What we had here at the Woodlands Pavilion Tuesday night was Steely Dan's Donald Fagen, Texas-born Boz Scaggs and Michael McDonald, apparently estranged again from the Doobie Brothers (who are actually at the Pavilion with Chicago this Sunday). The snowy-haired trio was supported and nearly upstaged a couple of times by two female vocalists and a seven-piece band featuring keyboardist Jim Beard, whom Fagen explained is kind of a big deal in jazz circles. (He is.)
As much as anyone, the hawkish, angular Fagan played master of ceremonies, occasionally introducing his fellow Dukes or popping out behind his baby grand to play some kind of synthesizer/recorder hybrid that sounded like a tinny harmonica. Dispensing with any forced-sounding banter, the three headliners were content to keep their interaction to a musical level, which seemed to satisfy both themselves and the crowd.
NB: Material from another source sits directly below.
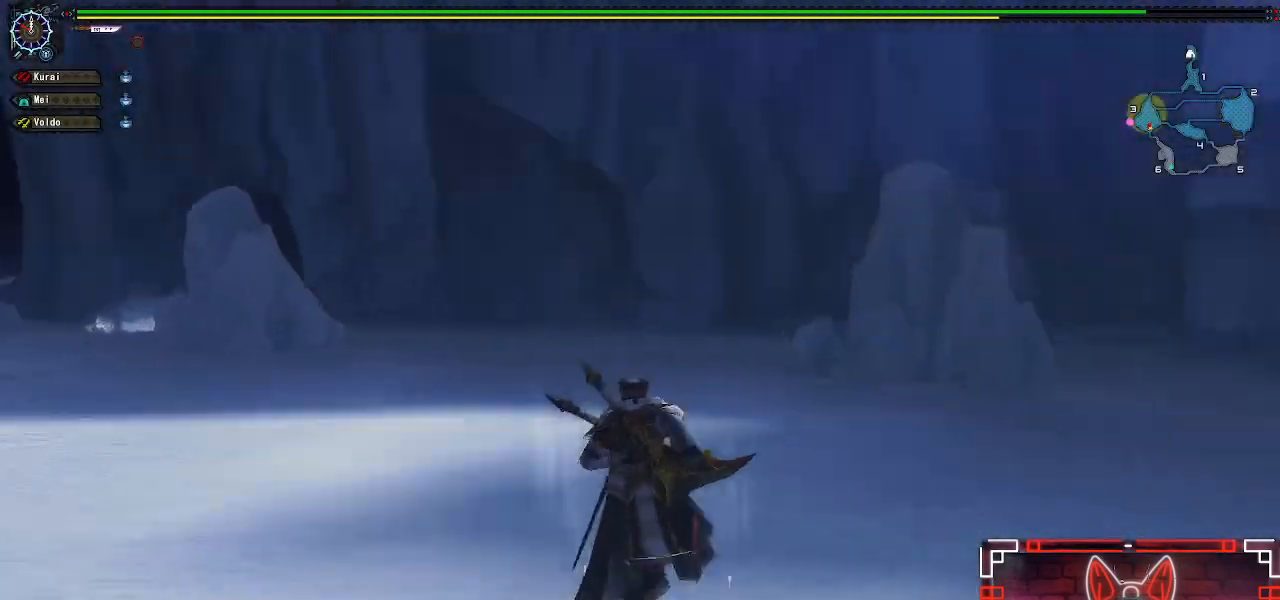
{"buttons": ["R1"], "left_stick": "up-left", "right_stick": "center", "events": [[233, "left_stick", "up-left"], [267, "right_stick", "center"]]}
The show was a revue in the old-school sense of the word, with the three mixing familiar favorites with songs engineered to highlight the three Dukes' particular talents and triumphs. Thus it opened with a couple of songs seemingly picked from the racks of Hollywood romcom montages -- "Who's That Lady?", Arthur Conley's "Sweet Soul Music" -- and sprinkled crowd-pleasers like Chuck Berry's "You Never Can Tell," Lovin' Spoonful's "Summer In the City," and, of course, "Takin' It to the Streets" all the way through to Sly & the Family Stone's "Thank You (Falettin Me Be Mice Elf Again)" and Band of Gypsys' "Them Changes" in the encore. Each of the featured female vocalists got a chance to shine, on "I Heard It Through the Grapevine" and "Piece of My Heart."
But soft-rock jokes aside, what it eventually revealed is that Scaggs and McDonald are two of the elite blue-eyed soul men on the planet, particularly Scaggs on the triumvirate of Muddy Waters' "The Same Thing," Teddy Pendergrass' "Love TKO" and his own velvety Silk Degrees treasure "Lowdown." McDonald, for his part, picked up an accordion and gave "You Never Can Tell" a Cajun twirl, and put some real gut into his lead vocal on Harold Melvin & the Blue Notes' "If You Don't Know Me By Now."
Fagen's contributions were a little bit different. Although his first lead vocal was another R&B deep cut, Marvin Gaye's "Trouble Man," the handful of Steely Dan songs he sang spotlighted shady characters like notorious '60s LSD chemist Owsley Stanley ("Kid Charlemagne") and vapid near-jailbait "Hey Nineteen" in arrangements that engaged the entire band (especially lead guitarist John Huntington) and reaffirmed their reputation as some of the slickest, most cynical music ever to be called pop.
Tuesday evening was incontrovertible proof that the "yacht rock" fad has run its course among younger listeners; if there was anyone there younger than 40 besides myself, I didn't see them. It was merely a night of first-class musicianship and songs that have stood the test of time -- but not only that, songs that haven't lost their appeal even after you've heard them a million times before.